(Excerpt provided begins)

How well do proprietary colleges and schools serve veterans? Gallup Research recently conducted a national Student Satisfaction survey of private career colleges and schools and found that 76% of veterans said their degree/certificate was directly related to their work; 71% said they were satisfied with their education; 63% said they would recommend their institution to a fellow Veteran, friend or family member; Veterans experienced a 39% increase in their annual income compared to their income before attending our schools.
Furthermore, a joint study by Student Veterans of America revealed that student veterans at private career colleges and schools are succeeding at levels comparable to, if not greater than, their peers elsewhere. Other recent and recurring research underscores the value of career and skills-formation education in terms of enhanced earnings and sustainable full-time employment, compared to individuals who opt out of attaining non-degree credentials. (“Non-Degree Credentials Boost Employment and Life Outcomes,” Rhea Kelly, May 2019, Campus Technology.)
Unfortunately, proposals to marginalize or eliminate veteran participation in proprietary education are part of legislation that is under consideration by the U.S. House of Representatives. Provisions in Higher Education Reauthorization would modify the 90/10 ratio (federal funds/non-federal funds) and apply Veteran’s education benefits as well as tuition assistance for active military to the “federal funds” side of the ratio. Those restrictions constitute substantial disincentives for current and former military to enroll at proprietary colleges or schools, regardless of the institution’s programs, their fit with the needs of the student, or the institution’s effectiveness. The broad-brush proposal will greatly impede the ability of an important work-ready resource to be applied toward shrinking the skills gap.

(Excerpt provided ends)
(Information given begins)

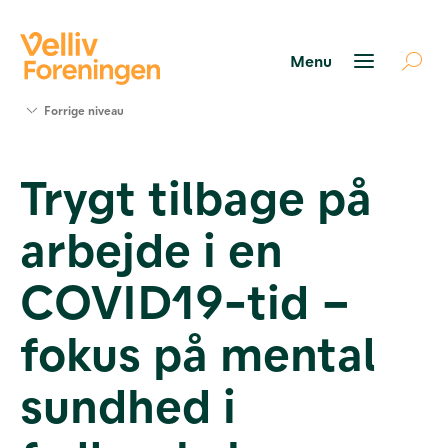
Søg
Forrige niveau
støtte
Projekter
Trygt tilbage på
Værktøjer
og viden
arbejde i en
Om Velliv
Foreningen
Kontakt
COVID19-tid –
os
fokus på mental
sundhed i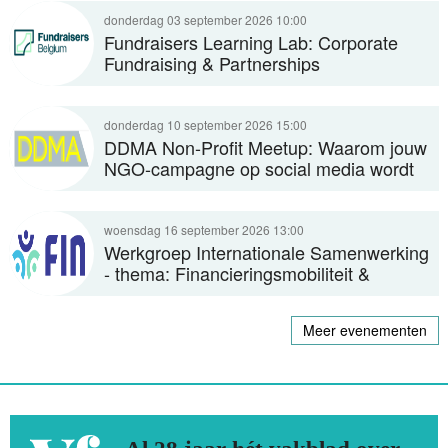
Fundraisers Learning Lab: Corporate
Fundraising & Partnerships
DDMA Non-Profit Meetup: Waarom jouw
NGO-campagne op social media wordt
afgekeurd (of juist niet)
Werkgroep Internationale Samenwerking
- thema: Financieringsmobiliteit &
Grantmaking
Meer evenementen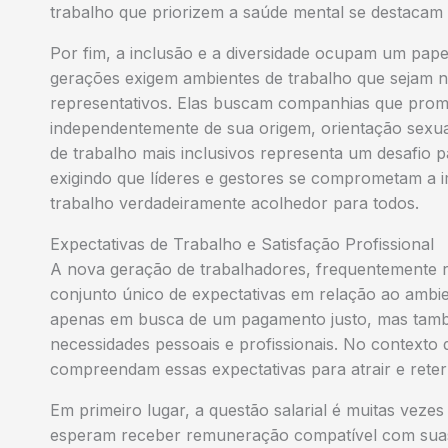
trabalho que priorizem a saúde mental se destacam 
Por fim, a inclusão e a diversidade ocupam um pape
gerações exigem ambientes de trabalho que sejam n
representativos. Elas buscam companhias que promo
independentemente de sua origem, orientação sexua
de trabalho mais inclusivos representa um desafio
exigindo que líderes e gestores se comprometam a 
trabalho verdadeiramente acolhedor para todos.
Expectativas de Trabalho e Satisfação Profissional
A nova geração de trabalhadores, frequentemente r
conjunto único de expectativas em relação ao ambien
apenas em busca de um pagamento justo, mas també
necessidades pessoais e profissionais. No contexto
compreendam essas expectativas para atrair e reter 
Em primeiro lugar, a questão salarial é muitas veze
esperam receber remuneração compatível com suas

(Information given ends)

## Exercise requirements
(a) In the passage on veterans at proprietary colleges, what percentage of veterans said they were satisfied with their education?
(b) Continue the passage on veterans at proprietary colleges, starting after its final sentence.
The records have no connection to the passage on veterans at proprietary colleges.

## Answers to the exercise
(a) 71%

(b)
In the Commonwealth of Kentucky, the risk of these potential changes in federal education policy threaten choice and access by thousands of students, and imperil the financial viability of dozens of small, privately-owned and operated career colleges that have been faithfully and effectively serving more than 30 Kentucky communities for more than a century.
The demographics of students enrolled at career colleges in Kentucky spans the full spectrum of diversity, with strong participation by women, minorities, veterans and individuals from low-income and disadvantaged backgrounds. They have access to programs that align and respond to workforce gaps.
The geographic reach of KACCS member institutions, coupled with their relevant programming, outstanding student services and adult-learner-friendly operation makes them valuable resources to the commonwealth’s initiatives to close skills gaps. The performance, longevity and persistent engagement with the workforce development community magnifies their impact and effectiveness.
Federal and state policies that acknowledge the valuable resource of the career college sector and promote its full participation are meritorious and worthy of celebration. Efforts to marginalize the Kentucky proprietary education through constrictions to federal policy undermine best efforts to develop a work-ready labor pool, and unfairly diminish education options for men and women in uniform and their discharged cohorts.
Congress is well advised to delete these provisions from HEA legislation that moves to the floor of either chamber. Closing the skills gap through abundance in work-ready education depends on it.